◆ **DATA SUPPLIED**:
- Opening Delimiter -

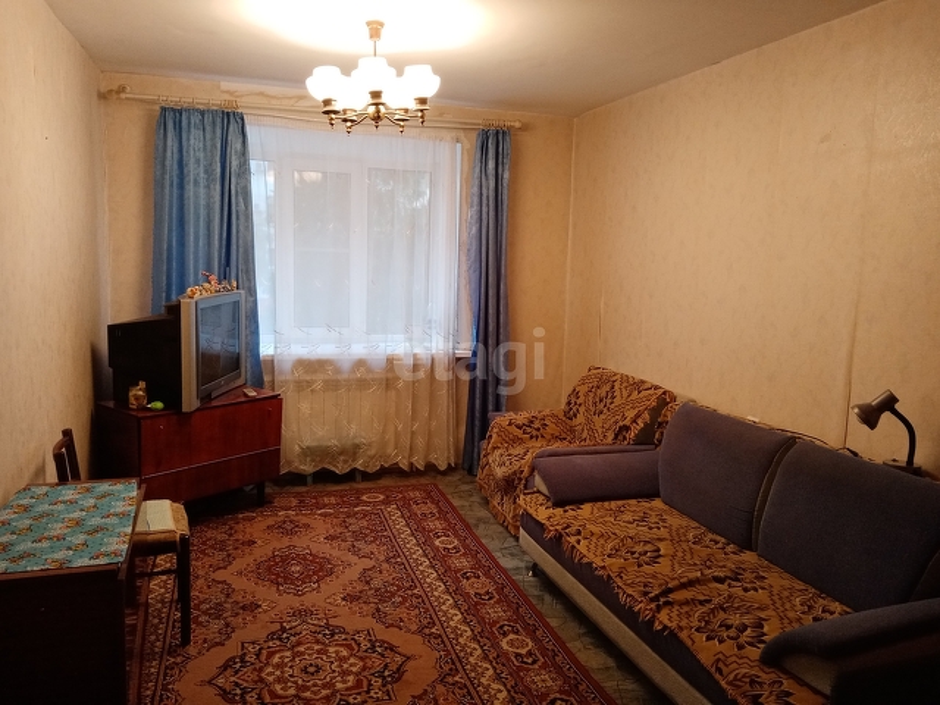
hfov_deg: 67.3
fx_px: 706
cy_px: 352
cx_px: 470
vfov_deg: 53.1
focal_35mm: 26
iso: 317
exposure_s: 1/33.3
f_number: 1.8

- Closing Delimiter -
- Opening Delimiter -

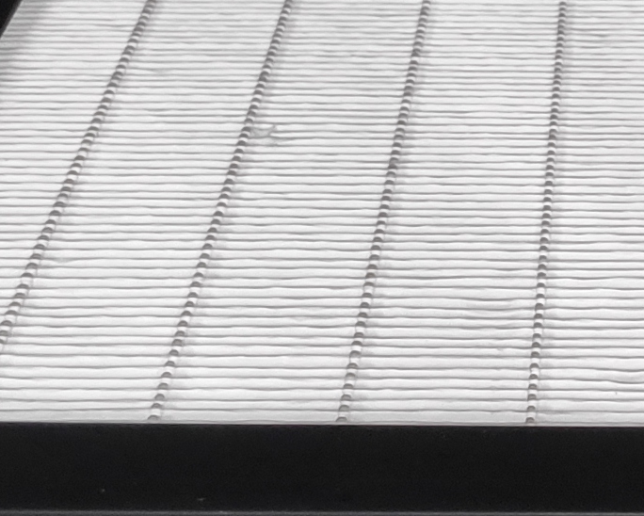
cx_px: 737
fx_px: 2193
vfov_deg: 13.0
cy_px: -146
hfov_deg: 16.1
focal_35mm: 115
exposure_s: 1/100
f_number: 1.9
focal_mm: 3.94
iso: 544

- Closing Delimiter -
- Opening Delimiter -

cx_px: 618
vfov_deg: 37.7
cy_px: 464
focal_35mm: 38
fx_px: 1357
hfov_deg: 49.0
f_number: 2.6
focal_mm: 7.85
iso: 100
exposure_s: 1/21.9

- Closing Delimiter -

Among the lines above, find the one with "hfov_deg: 67.3" and the one with "f_number: 1.8". Quote both and everything between them, exactly.

◆ **RESPONSE TO THIS TASK**:
hfov_deg: 67.3
fx_px: 706
cy_px: 352
cx_px: 470
vfov_deg: 53.1
focal_35mm: 26
iso: 317
exposure_s: 1/33.3
f_number: 1.8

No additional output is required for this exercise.